= The Agony of... =

The Agony of... is a collection of conversational-style Australian television programs which originally screened between 2012 and 2015 on ABC1, and later aired in the United States on Vibrant TV Network. The format shows a number of well-known men and women talking to
interviewer/narrator Adam Zwar.

==Agony Aunts==
Agony Aunts was a six-part series that first screened in 2012 on Australia's ABC1. The show searched for answers on dating, cohabitation, marriage, and divorce. It featured personalities such as Judith Lucy (comedian, actress), Denise Scott (comedian, actress), Myf Warhurst (TV host), Angela Catterns (broadcaster), Wendy Harmer (broadcaster), Hannah Gadsby (comedian), Leah Vandenberg, Kate Jenkinson (actress), Sam Lane, Mirka Mora, Sarah Wilson (journalist), Julia Zemiro (TV host), Susan Carland, Maya Stange (actress), Bridget Taylor, Amanda Brotchie (writer, director), Heather Mitchell (actress) and Charlotte Gregg (actress).

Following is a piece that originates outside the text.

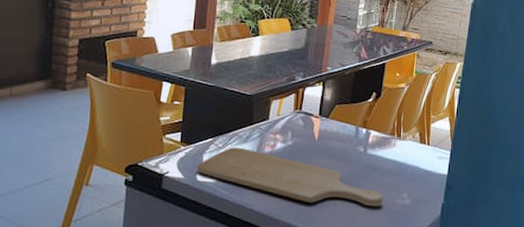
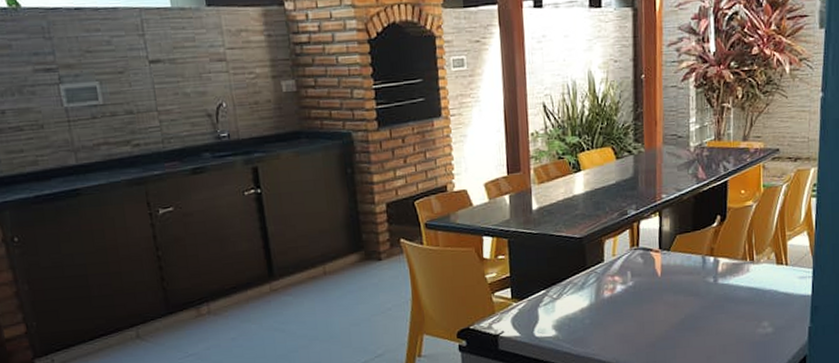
chopping board: present [197,147,383,207] -> none [533,295,742,345]

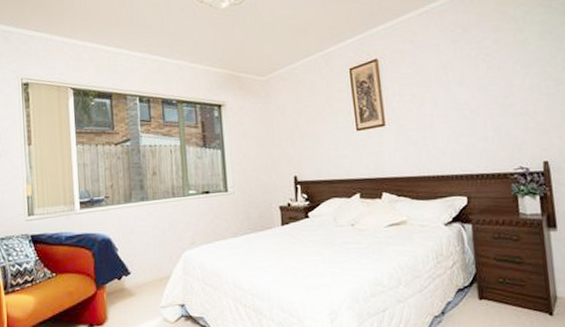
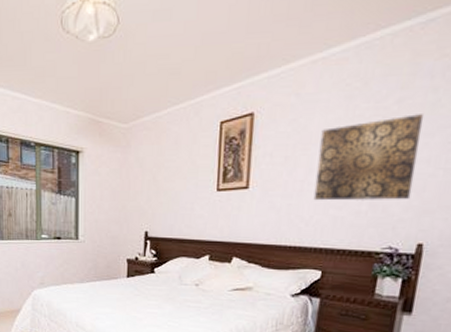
wall art: none [438,51,526,131] -> present [313,114,424,201]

Agony Aunts was the winner of Best Light Entertainment Television Series at the 2012 AACTA Awards, Best Local Documentary Series at the 2012 Couch Potato Awards.

==Agony Uncles==
Agony Uncles was a six-part series that first screened in 2012 on Australia's ABC1. The show searched for answers on dating, cohabitation, marriage, and divorce. It featured personalities such as Brett Tucker (actor), Damian Walshe-Howling (actor), Waleed Aly (broadcaster, academic), Ed Kavalee (actor, TV host), Adam Elliot (Academy Award-winning animator), Josh Lawson (actor, screenwriter), Lawrence Leung (broadcaster, comedian), Lawrence Mooney (comedian), Dave Thornton (comedian, broadcaster), John Elliott (businessman), Tom Elliott (businessman, broadcaster), Kick Gurry (actor), Andrew Knight (screenwriter, producer), Glynn Nicholas (playwright, producer), Sam Pang (TV host, broadcaster), Tim Ross (author, broadcaster), Scott Brennan (actor), Des Dowling (comedian).

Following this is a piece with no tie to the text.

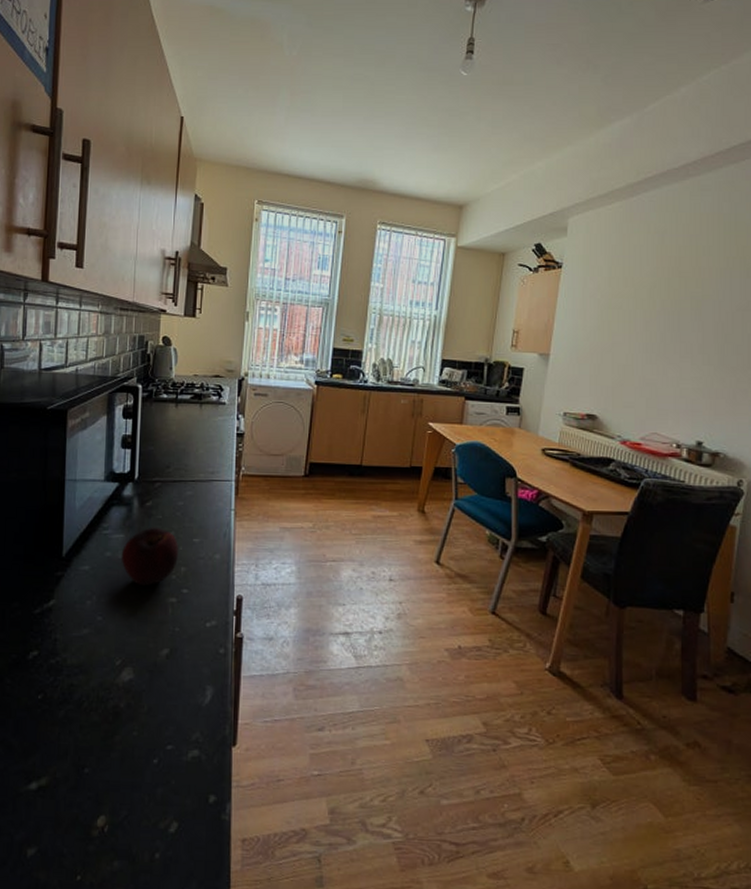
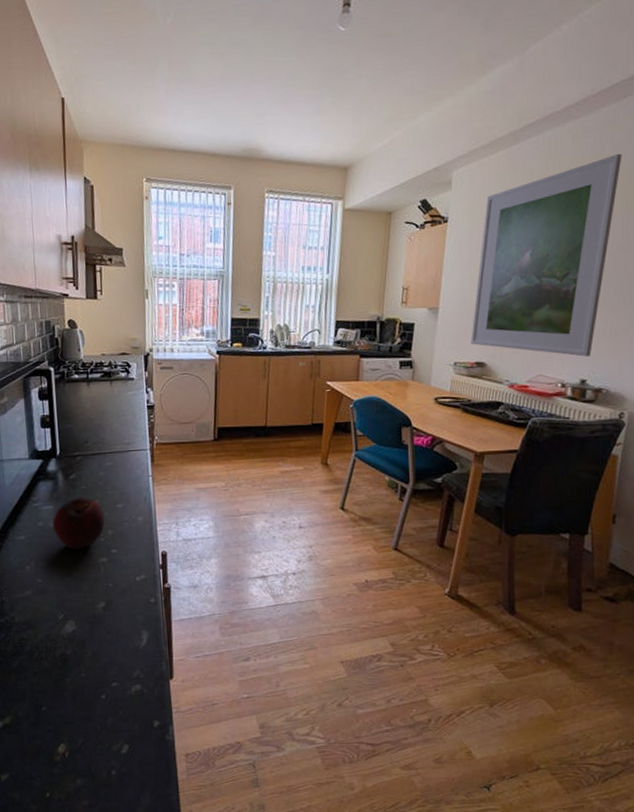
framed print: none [582,213,740,417] -> present [471,153,622,357]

Agony Uncles was nominated for Best Comedy in Sketch or Light Entertainment at the 2012 AWGIE Awards.

==The Agony of Life==
The Agony of Life which first screened in 2013 covers stages of life, from child to adult, creating and supporting families, building and managing careers and contemplates the wording of their epitaph.

The series featured such personalities as Waleed Aly, Stephen Curry, John Elliott, Tom Elliott, Hannah Gadsby, Steve Vizard, Dawn Fraser, Shane Jacobson, Sam Lane, Kate Langbroek, Judith Lucy, Craig McLachlan, Lawrence Mooney, Mirka Mora, Dave O'Neil, Sam Pang, Tim Ross, Yumi Stynes, Dave Thornton, Myf Warhurst, Leah Vandenberg and Julia Zemiro.

==The Agony of Christmas==
The Agony of Christmas was a Christmas special that was first screened in December 2013. It featured the same cast seen in The Agony of Life.

==The Agony of Modern Manners==
The Agony of Modern Manners was a six-part series which screened in 2014, with episodes titled Work, Home, Online, Dining, Travel, Weddings & Funerals.

==Agony of the Mind==
Agony of the Mind is a special that was first screened in October 2014 focusing on mental weaknesses and techniques for overcoming them. It features Jack Charles, John Elliott, Tom Elliott, Dawn Fraser, Jess Harris, Dave Hughes, Kerri-Anne Kennerley, Andrew Knight, Pat McGorry, Lawrence Mooney, Dave O'Neil, Fiona O'Loughlin, Sam Pang, Tim Ross, Chrissie Swan, Yumi Stynes, Julia Zemiro.

==The Agony of...==
A six-part series began screening in April 2015 with episodes titled: The Agony of the Body, The Agony of God, The Agony of Secrets, The Agony of Flirting, The Agony of School and The Agony of Ageing. The series features Lawrence Mooney, Grace Jennings-Edquist, Gael Jennings, Celia Pacquola, John Elliott, Tom Elliott, Steve Vizard, Kate Langbroek, Joe Hildebrand and Amanda Vanstone.